> Source extract:
%%
Open-OLMo

Unofficial open-source PyTorch implementation of the OLMo Hybrid architecture introduced by the Allen Institute for AI (Ai2).

This repository is an independent community re-implementation and is not affiliated with, endorsed by, or officially supported by Ai2. For the official release, weights, and tooling, see the Ai2 OLMo project.

---

Overview

OLMo Hybrid is a language model architecture that combines two fundamentally different sequence-mixing mechanisms inside a single residual stack:

• Gated DeltaNet — a parallelisable linear recurrent neural network (linear-RNN) layer based on the gated delta rule for associative memory.
• Causal Multi-Head Attention (MHA) — standard scaled dot-product attention with Rotary Position Embeddings (RoPE).

The two layer types are interleaved in a fixed 3 : 1 ratio (three DeltaNet layers for every one attention layer). This hybrid design retains the sub-quadratic inference cost of linear RNNs for the bulk of computation while using periodic full attention to prevent information loss in the bounded recurrent state.

---

Architecture

Layer Pattern

For a model with hybrid_ratio = 3 and num_layers = 8:

Layer 0  →  Gated DeltaNet
Layer 1  →  Gated DeltaNet
Layer 2  →  Gated DeltaNet
Layer 3  →  Multi-Head Attention
Layer 4  →  Gated DeltaNet
Layer 5  →  Gated DeltaNet
Layer 6  →  Gated DeltaNet
Layer 7  →  Multi-Head Attention

Each layer consists of:

1. RMSNorm pre-normalisation
2. Mixing sublayer (DeltaNet or MHA)
3. Residual addition
4. RMSNorm pre-normalisation
5. SwiGLU feed-forward network
6. Residual addition

Gated DeltaNet

The Gated DeltaNet layer maintains an associative-memory matrix state S of shape (B, H, D, D) updated at every token via the gated delta rule:

alpha_t  =  sigmoid(W_alpha * x_t)       in (0,1)^{H x D}   per-element forget gate
beta_t   =  sigmoid(W_beta  * x_t)       in (0,1)^H          delta-rule step size
k_t      =  normalize(W_k * x_t)         in R^{H x D}        key (unit sphere)
v_t      =  W_v * x_t                    in R^{H x D}        value
q_t      =  normalize(W_q * x_t)         in R^{H x D}        query (unit sphere)
%%
> What you need to do: Pick up the Open-OLMo documentation after its last line and continue writing it.

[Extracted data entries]
%%
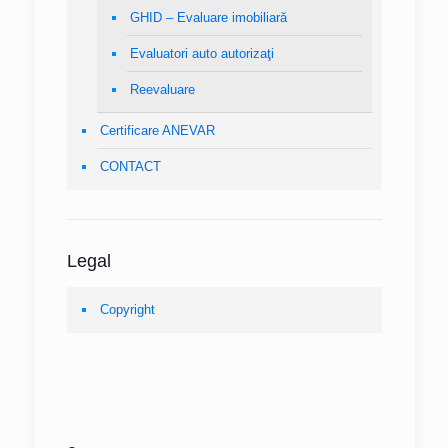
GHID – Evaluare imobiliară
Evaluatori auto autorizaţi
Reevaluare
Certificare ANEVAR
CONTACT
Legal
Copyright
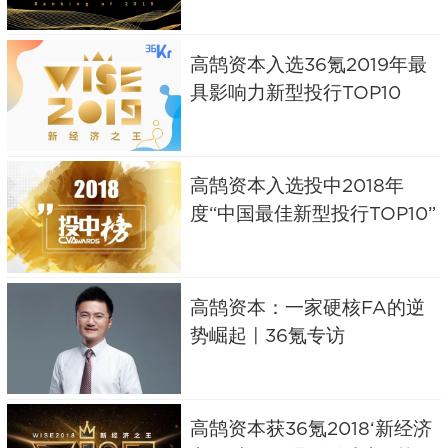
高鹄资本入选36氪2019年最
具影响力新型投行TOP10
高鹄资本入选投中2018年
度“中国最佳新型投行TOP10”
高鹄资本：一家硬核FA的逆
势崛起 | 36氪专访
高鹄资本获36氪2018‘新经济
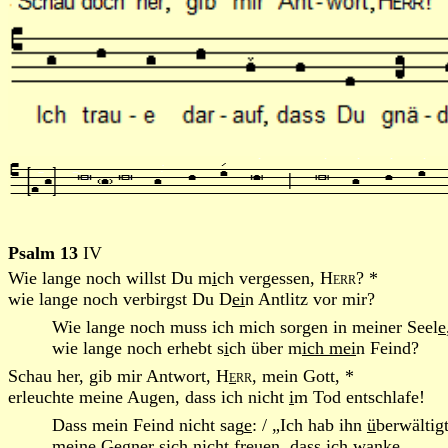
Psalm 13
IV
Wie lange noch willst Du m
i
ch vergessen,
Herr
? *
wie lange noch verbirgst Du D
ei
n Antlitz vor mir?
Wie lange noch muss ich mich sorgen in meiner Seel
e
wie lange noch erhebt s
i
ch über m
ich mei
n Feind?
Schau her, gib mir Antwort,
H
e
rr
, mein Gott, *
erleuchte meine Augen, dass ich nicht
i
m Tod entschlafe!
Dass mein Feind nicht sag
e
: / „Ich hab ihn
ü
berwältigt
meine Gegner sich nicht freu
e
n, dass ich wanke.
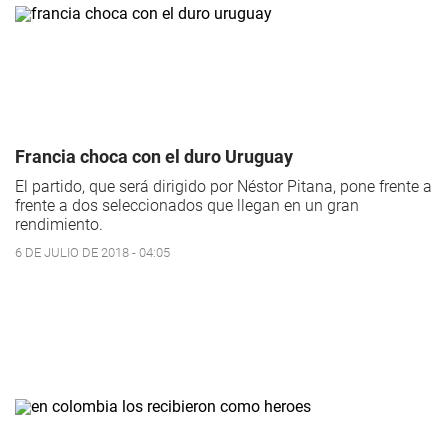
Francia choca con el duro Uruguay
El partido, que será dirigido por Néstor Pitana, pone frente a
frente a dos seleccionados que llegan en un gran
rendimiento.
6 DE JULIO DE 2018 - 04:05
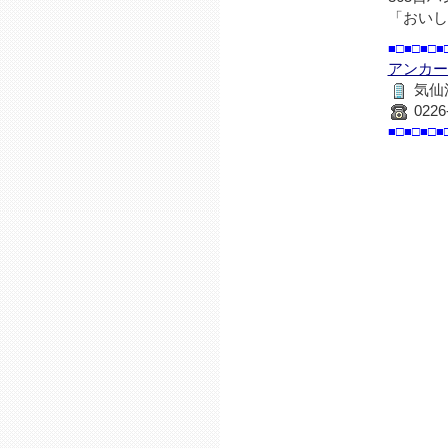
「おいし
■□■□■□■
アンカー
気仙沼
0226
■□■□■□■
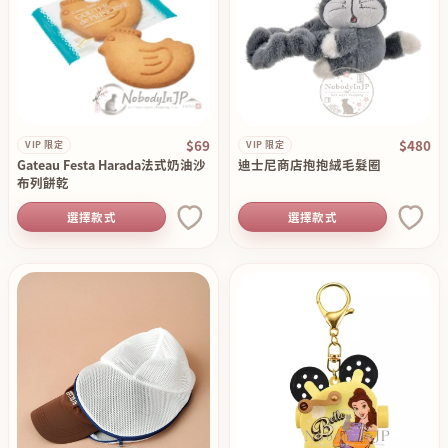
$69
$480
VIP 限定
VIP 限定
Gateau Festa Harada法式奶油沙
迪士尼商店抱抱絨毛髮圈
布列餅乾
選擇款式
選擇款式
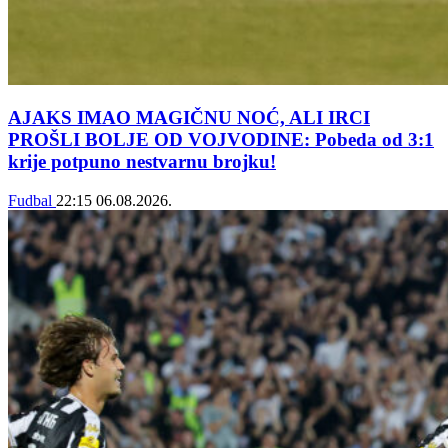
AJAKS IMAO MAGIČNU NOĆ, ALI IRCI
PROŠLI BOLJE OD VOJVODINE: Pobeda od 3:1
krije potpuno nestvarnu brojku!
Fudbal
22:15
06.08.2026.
%%
> Written answer:
S_t      =  (alpha_t  *  S_{t-1})  +  beta_t * (v_t - S_{t-1} k_t) outer k_t
y_t      =  S_t q_t

• The alpha gate allows the model to selectively forget stale associations.
• The beta-scaled delta-rule term writes a corrected association between k_t and v_t into the memory matrix.
• Normalising keys and queries keeps numerical values bounded regardless of sequence length.
• An additional multiplicative output gate g = sigmoid(W_g x_t) is applied to the read-out before the output projection.

The recurrence is available in two forms:

Mode	Description	Complexity
sequential_recurrence	Token-by-token Python loop; correct by construction	O(T) serial steps
chunked_recurrence	Block-parallel scan over chunks of size C; intra-chunk work is fully parallelised via triangular matrix multiply	O(T/C) serial steps

At inference, the DeltaNet state size scales linearly with the number of heads and head dimension — unlike the quadratic KV-cache of full attention.

Multi-Head Attention

Standard causal multi-head self-attention using torch.nn.functional.scaled_dot_product_attention, which dispatches to Flash Attention when available. Rotary Position Embeddings (RoPE) are applied to queries and keys. A single RotaryEmbedding instance is shared across all attention layers.

SwiGLU Feed-Forward Network

FFN(x) = dropout( W_down * (SiLU(W_gate * x)  *  W_up * x) )

The hidden dimension is set to round(ffn_mult * d_model), rounded up to the nearest multiple of 256 for hardware efficiency.

---

Repository Structure

open_olmo/
    __init__.py
    main.py          # All model components: config, DeltaNet, MHA, FFN, full model
example.py           # Minimal smoke-test: instantiate, forward pass, shape assertion

Key Classes (open_olmo/main.py)

Class / Function	Description
OLMoHybridConfig	Dataclass holding all hyper-parameters
RotaryEmbedding	Precomputed RoPE sin/cos tables with lazy rebuild
GatedDeltaNet	Linear-RNN mixing sublayer with chunked recurrence
MultiHeadAttention	Causal MHA with RoPE and Flash Attention dispatch
SwiGLUFFN	Gated feed-forward network
OLMoHybridLayer	One residual block (mixing sublayer + FFN)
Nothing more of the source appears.